Griffith University researchers have helped develop national guidelines to minimise healthcare workers’ risk of acquiring and spreading infection while examining Aboriginal and Torres Strait Islander patients with respiratory symptoms.
“The COVID-19 pandemic has created a rapidly-changing health policy environment. These new guidelines aim to provide resources and support healthcare teams in prevention and management of COVID-19,” said Associate Professor Jing Sun from the School of Medicine who led the project.

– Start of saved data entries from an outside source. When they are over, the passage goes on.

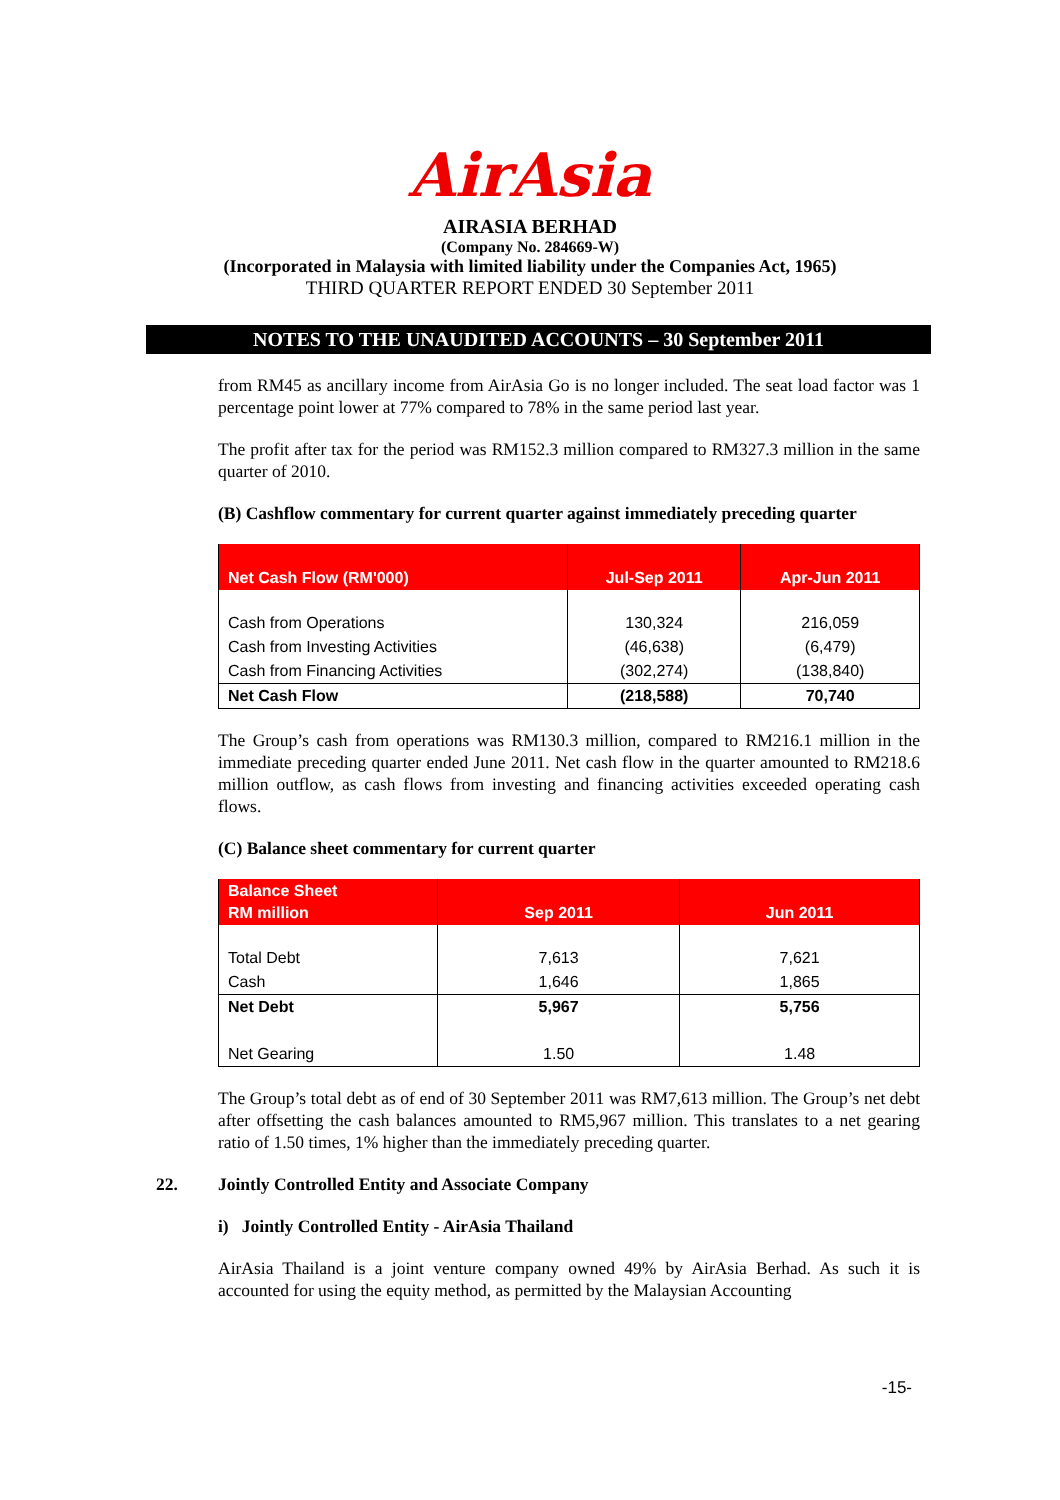AirAsia
AIRASIA BERHAD
(Company No. 284669-W)
(Incorporated in Malaysia with limited liability under the Companies Act, 1965)
THIRD QUARTER REPORT ENDED 30 September 2011
NOTES TO THE UNAUDITED ACCOUNTS – 30 September 2011
from RM45 as ancillary income from AirAsia Go is no longer included. The seat load factor was 1 percentage point lower at 77% compared to 78% in the same period last year.
The profit after tax for the period was RM152.3 million compared to RM327.3 million in the same quarter of 2010.
(B) Cashflow commentary for current quarter against immediately preceding quarter
| Net Cash Flow (RM'000) | Jul-Sep 2011 | Apr-Jun 2011 |
| --- | --- | --- |
| Cash from Operations | 130,324 | 216,059 |
| Cash from Investing Activities | (46,638) | (6,479) |
| Cash from Financing Activities | (302,274) | (138,840) |
| Net Cash Flow | (218,588) | 70,740 |
The Group’s cash from operations was RM130.3 million, compared to RM216.1 million in the immediate preceding quarter ended June 2011. Net cash flow in the quarter amounted to RM218.6 million outflow, as cash flows from investing and financing activities exceeded operating cash flows.
(C) Balance sheet commentary for current quarter
| Balance Sheet RM million | Sep 2011 | Jun 2011 |
| --- | --- | --- |
| Total Debt | 7,613 | 7,621 |
| Cash | 1,646 | 1,865 |
| Net Debt | 5,967 | 5,756 |
| Net Gearing | 1.50 | 1.48 |
The Group’s total debt as of end of 30 September 2011 was RM7,613 million. The Group’s net debt after offsetting the cash balances amounted to RM5,967 million. This translates to a net gearing ratio of 1.50 times, 1% higher than the immediately preceding quarter.
22. Jointly Controlled Entity and Associate Company
i) Jointly Controlled Entity - AirAsia Thailand
AirAsia Thailand is a joint venture company owned 49% by AirAsia Berhad. As such it is accounted for using the equity method, as permitted by the Malaysian Accounting
-15-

“Aboriginal and Torres Strait Islander people have a higher prevalence of respiratory conditions, many of which share symptoms with COVID-19.
“Health care workers examining a patient with respiratory symptoms are at risk of spreading infection between patients with the highest risk of transmission likely during throat and nose examination including when a swab is being collected.”
While the guidelines were designed specifically for Aboriginal and Torres Strait Islander communities Associate Professor Jing Sun said they could also be applied to other communities.
“As we continue to analyse the evidence from the international organisations and countries and Australian governments, we will be able to implement similar guidelines for others.”
The guidelines were funded by the Lowitja Institute and designed in collaboration with the National Aboriginal Community Controlled Health Organisation, the Royal Australian College of General Practitioners and Australian National University.